Double Dutch, Twice as nice!
- J. A. Thomas

- 29 minutes ago
- 3 min read
Well do I have a story to tell on myself. Just when you begin to think your something of a real weekend cowboy one of your cows goes and makes you look like a goat rancher! Ok no offense to you goat people surely you have tougher hides, i've heard the language used when one gets out again.
Back to my story. I went up to check on my cows because I knew that Strawberry Patches, we call her Patches, was due. Unfortunately for some unknown reason she slipped her calf last year. She was bred and ran with a bull for some time. I took her up to our foothill pasture and in January of 2025 noticed a weanling bull calf chasing her. This immedietly prompted two things, I loaded her in the trailer and he had a life altering surgery as he was not what I considered bull power. He made a really nice steer. Well I got her down and when time came put her back with the bull making her one of the earliest to calve this year.
I got up to the pasture and no cows were visible. I headed off over and up the hills to see if I could locate them. I finally found the rest of the herd on the steepest hillside grazing sideways across it. However, no patches and two young heifers also missing. Off I go around the back side of the pasture to find them. I come upon the trio on a less steep side and Patches lets me get close enough to snap a few pics of her new baby. I am pretty sure it is a heifer.
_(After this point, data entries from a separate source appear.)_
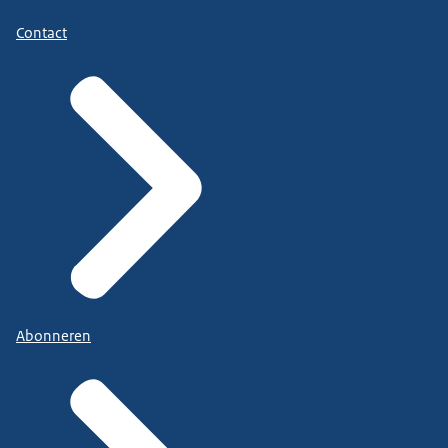
Contact
Abonneren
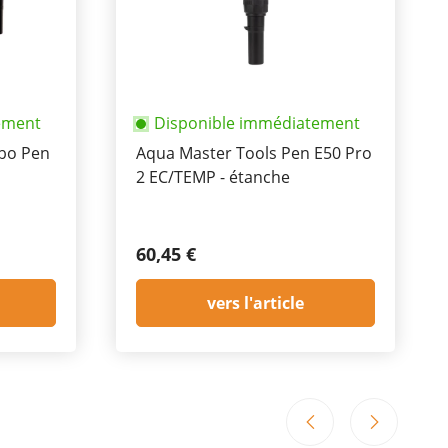
ement
Disponible immédiatement
bo Pen
Aqua Master Tools Pen E50 Pro
2 EC/TEMP - étanche
60,45 €
vers l'article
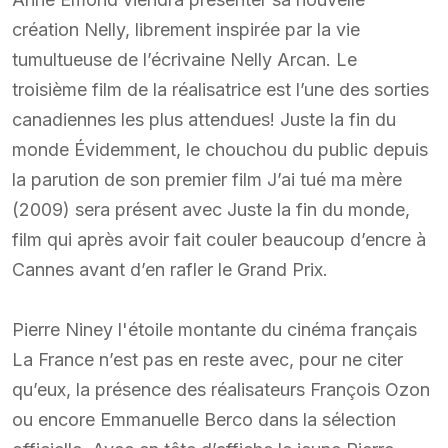
création Nelly, librement inspirée par la vie
tumultueuse de l’écrivaine Nelly Arcan. Le
troisième film de la réalisatrice est l’une des sorties
canadiennes les plus attendues! Juste la fin du
monde Évidemment, le chouchou du public depuis
la parution de son premier film J’ai tué ma mère
(2009) sera présent avec Juste la fin du monde,
film qui après avoir fait couler beaucoup d’encre à
Cannes avant d’en rafler le Grand Prix.
Pierre Niney l'étoile montante du cinéma français
La France n’est pas en reste avec, pour ne citer
qu’eux, la présence des réalisateurs François Ozon
ou encore Emmanuelle Berco dans la sélection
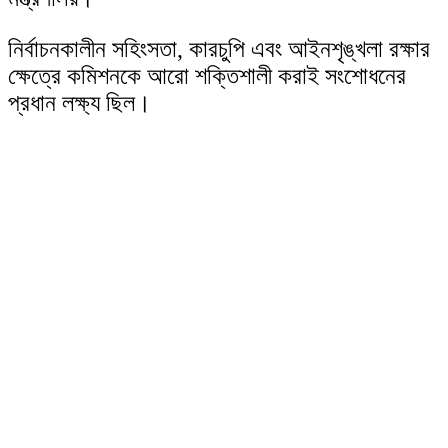
নির্বাচনকালীন সহিংসতা, কারচুপি এবং আইনশৃঙ্খলা রক্ষার
ক্ষেত্রে কমিশনকে আরো শক্তিশালী করাই সংশোধনের
প্রধান লক্ষ্য ছিল।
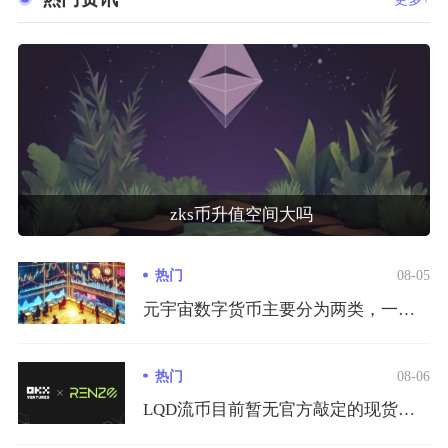
zks币升值空间大吗
热门
08-05
元宇宙数字货币主要分为两类，一类是Sandbox、Decen...
热门
08-06
LQD流币目前暂无官方敲定的现货交易所上线日期，仅在2026...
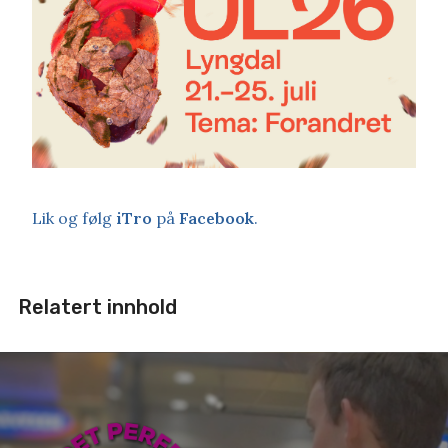
Lik og følg
iTro
på
Facebook
.
Relatert innhold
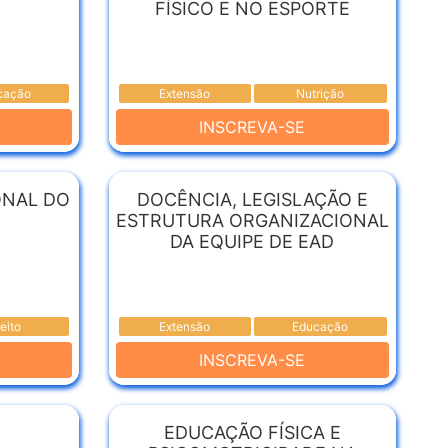
FÍSICO E NO ESPORTE
cação
Extensão
Nutrição
INSCREVA-SE
ONAL DO
DOCÊNCIA, LEGISLAÇÃO E
ESTRUTURA ORGANIZACIONAL
DA EQUIPE DE EAD
reito
Extensão
Educação
INSCREVA-SE
EDUCAÇÃO FÍSICA E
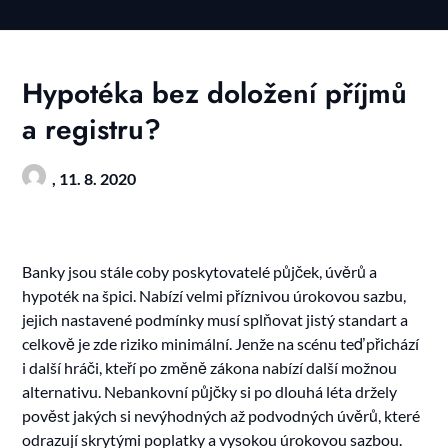
Skip
to
content
Hypotéka bez doložení příjmů
a registru?
,
11. 8. 2020
Banky jsou stále coby poskytovatelé půjček, úvěrů a
hypoték na špici. Nabízí velmi příznivou úrokovou sazbu,
jejich nastavené podmínky musí splňovat jistý standart a
celkově je zde riziko minimální. Jenže na scénu teď přichází
i další hráči, kteří po změně zákona nabízí další možnou
alternativu. Nebankovní půjčky si po dlouhá léta držely
pověst jakých si nevýhodných až podvodných úvěrů, které
odrazují skrytými poplatky a vysokou úrokovou sazbou.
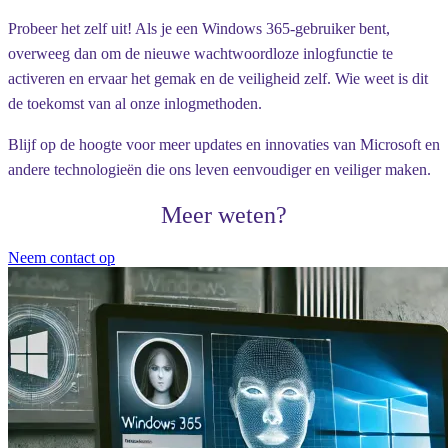
Probeer het zelf uit!
Als je een Windows 365-gebruiker bent,
overweeg dan om de nieuwe wachtwoordloze inlogfunctie te
activeren en ervaar het gemak en de veiligheid zelf. Wie weet is dit
de toekomst van al onze inlogmethoden.
Blijf op de hoogte voor meer updates en innovaties van Microsoft en
andere technologieën die ons leven eenvoudiger en veiliger maken.
Meer weten?
Neem contact op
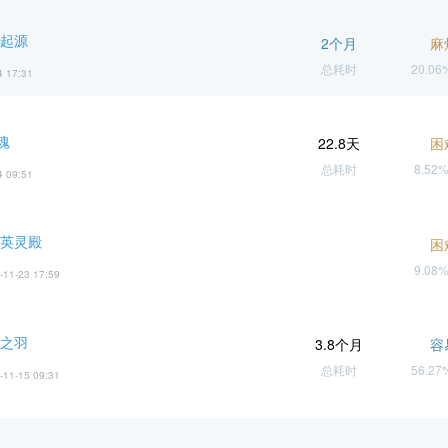
 起源
2个月
麻
总耗时
20.0
4 17:31
魂
22.8天
困
总耗时
8.52
4 09:51
 英灵殿
困
9.08
-11-23 17:59
虚之羽
3.8个月
容
总耗时
56.2
-11-15 09:31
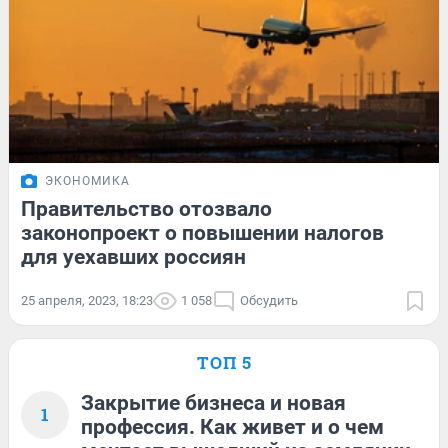
ЭКОНОМИКА
Правительство отозвало
законопроект о повышении налогов
для уехавших россиян
25 апреля, 2023, 18:23
1 058
Обсудить
ТОП 5
Закрытие бизнеса и новая
1
профессия. Как живет и о чем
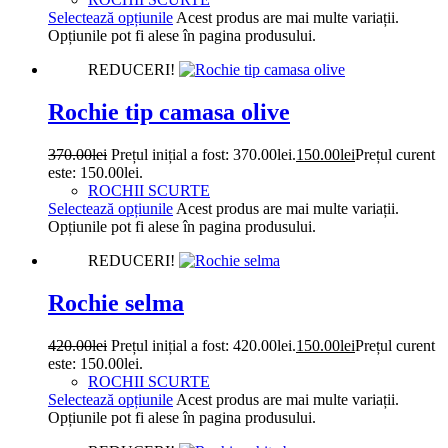
Selectează opțiunile
Acest produs are mai multe variații.
Opțiunile pot fi alese în pagina produsului.
REDUCERI!
Rochie tip camasa olive
370.00
lei
Prețul inițial a fost: 370.00lei.
150.00
lei
Prețul curent
este: 150.00lei.
ROCHII SCURTE
Selectează opțiunile
Acest produs are mai multe variații.
Opțiunile pot fi alese în pagina produsului.
REDUCERI!
Rochie selma
420.00
lei
Prețul inițial a fost: 420.00lei.
150.00
lei
Prețul curent
este: 150.00lei.
ROCHII SCURTE
Selectează opțiunile
Acest produs are mai multe variații.
Opțiunile pot fi alese în pagina produsului.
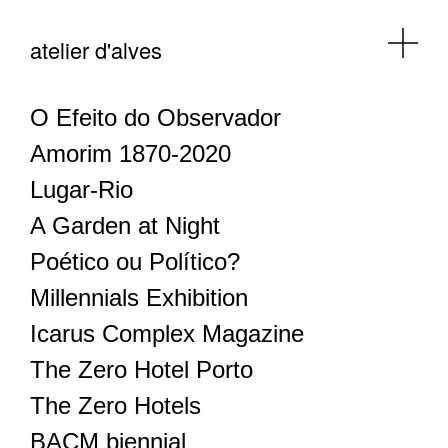
atelier d'alves
O Efeito do Observador
Amorim 1870-2020
Lugar-Rio
A Garden at Night
Poético ou Político?
Millennials Exhibition
Icarus Complex Magazine
The Zero Hotel Porto
The Zero Hotels
BACM biennial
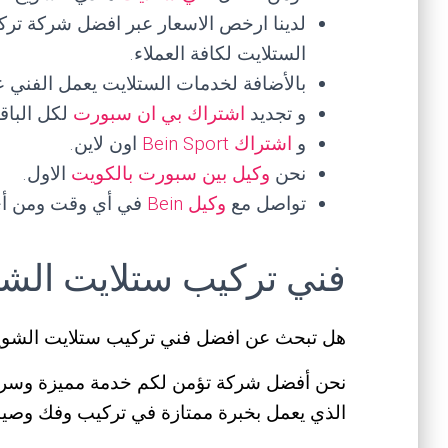
لدينا ارخص الاسعار عبر افضل شركة ترك
الستلايت لكافة العملاء.
بالأضافة لخدمات الستلايت يعمل الفني 
و تجديد
اشتراك بي ان سبورت
لكل الباق
و
اشتراك Bein Sport
اون لاين.
نحن
وكيل بين سبورت بالكويت
الاول.
تواصل مع
وكيل Bein
في أي وقت ومن أي
فني تركيب ستلايت الشو
هل تبحث عن افضل فني تركيب ستلايت الشويخ
نحن أفضل شركة تؤمن لكم خدمة مميزة وسري
الذي يعمل بخبرة ممتازة في تركيب وفك وصيانة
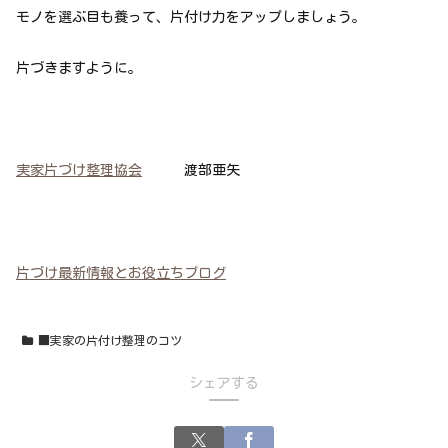
モノを選ぶ目も養って、片付け力をアップしましょう。
片づきますように。
実家片づけ整理協会
渡部亜矢
片づけ最新情報とお役立ちブログ
■実家の片付け整理のコツ
シェアする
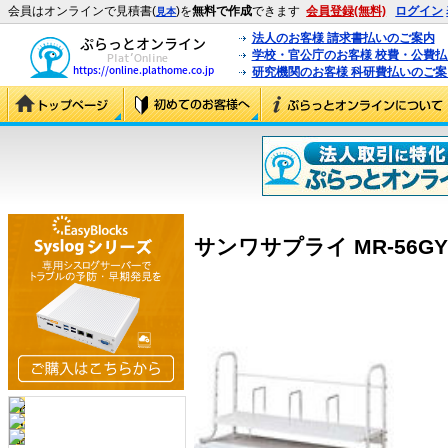
会員はオンラインで見積書(
)を
無料で作成
できます
会員登録(無料)
ログイン
見本
法人のお客様 請求書払いのご案内
学校・官公庁のお客様 校費・公費
研究機関のお客様 科研費払いのご案
サンワサプライ MR-56GY 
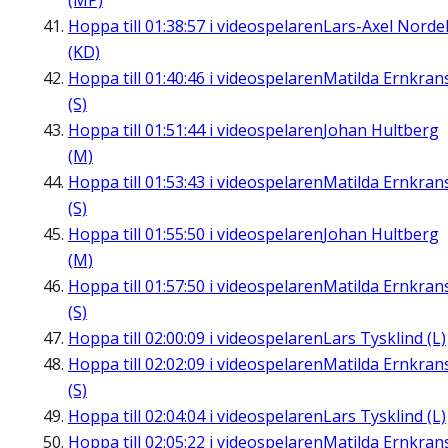
(MP)
Hoppa till
01:38:57
i videospelaren
Lars-Axel Nordel
(KD)
Hoppa till
01:40:46
i videospelaren
Matilda Ernkran
(S)
Hoppa till
01:51:44
i videospelaren
Johan Hultberg
(M)
Hoppa till
01:53:43
i videospelaren
Matilda Ernkran
(S)
Hoppa till
01:55:50
i videospelaren
Johan Hultberg
(M)
Hoppa till
01:57:50
i videospelaren
Matilda Ernkran
(S)
Hoppa till
02:00:09
i videospelaren
Lars Tysklind (L)
Hoppa till
02:02:09
i videospelaren
Matilda Ernkran
(S)
Hoppa till
02:04:04
i videospelaren
Lars Tysklind (L)
Hoppa till
02:05:22
i videospelaren
Matilda Ernkran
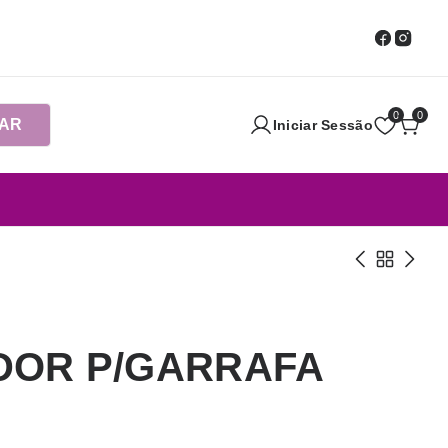
0
0
AR
Iniciar Sessão
DOR P/GARRAFA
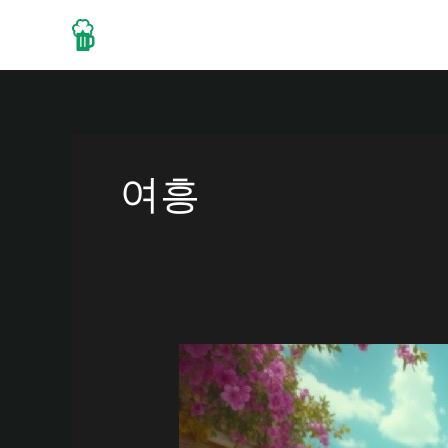
콘
텐
Home
About
Drinks
츠
로
건
너
뛰
여흥
기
No sooner do I get a picture when Patches decides to high tail it to tim buck too. She takes off at a breakneck trot with calf right behind her. I had gotten a picture so was not thinking of her any more I head back to the truck. On my way I see her cut up ahead of me through brush and headed over a ridge that I am crossing. When I get to the top she is down the other side circling me in a huge circle to get back behind me. Is she started at 6 oclock behind me she was all the way around past 12 and moving to 3 oclock. I remember thinking she is moving, why would she do that she let me get close. Now the shock comes.
Fast forward 6 days and I get a text telling me I have two calves up there and they look like twins. I thought they don't know cows, one of the other cows had a calf that looks like hers and they think it's twins. But I do need to get some of my kids show cows down including patches so we can be working on the heifer. My kids and I head up on day 7 from when I was up there originally to get try and catch them and to figure out which other mom had her calf. Once we get there and find the herd low and behold
IT IS TWINS!!!!! I could not believe it. I am looking at the other cows and no one has calved. No one is nursing and no one is caringn for this other calf. That LOOKS exactly like the first one. Now how did I miss this! Looking back she must have been circling to get back to the second calf.
This amazing mom is rasing these two heifers on her own and staying fit to boot. I will be doing DNA to see if they are identical or fraternal. Fraternal twins are hereditary so plan to keep these two.
What to name them was a problem because I had already told people when I thought there was one her name was Strawberry Jubillee. Yet given twins and their dad is Dr Seuss we chose Thing 1 and Thing 2. My kids will show them for 4H at our county fair and we will show them at State Fair in the Longhorn show.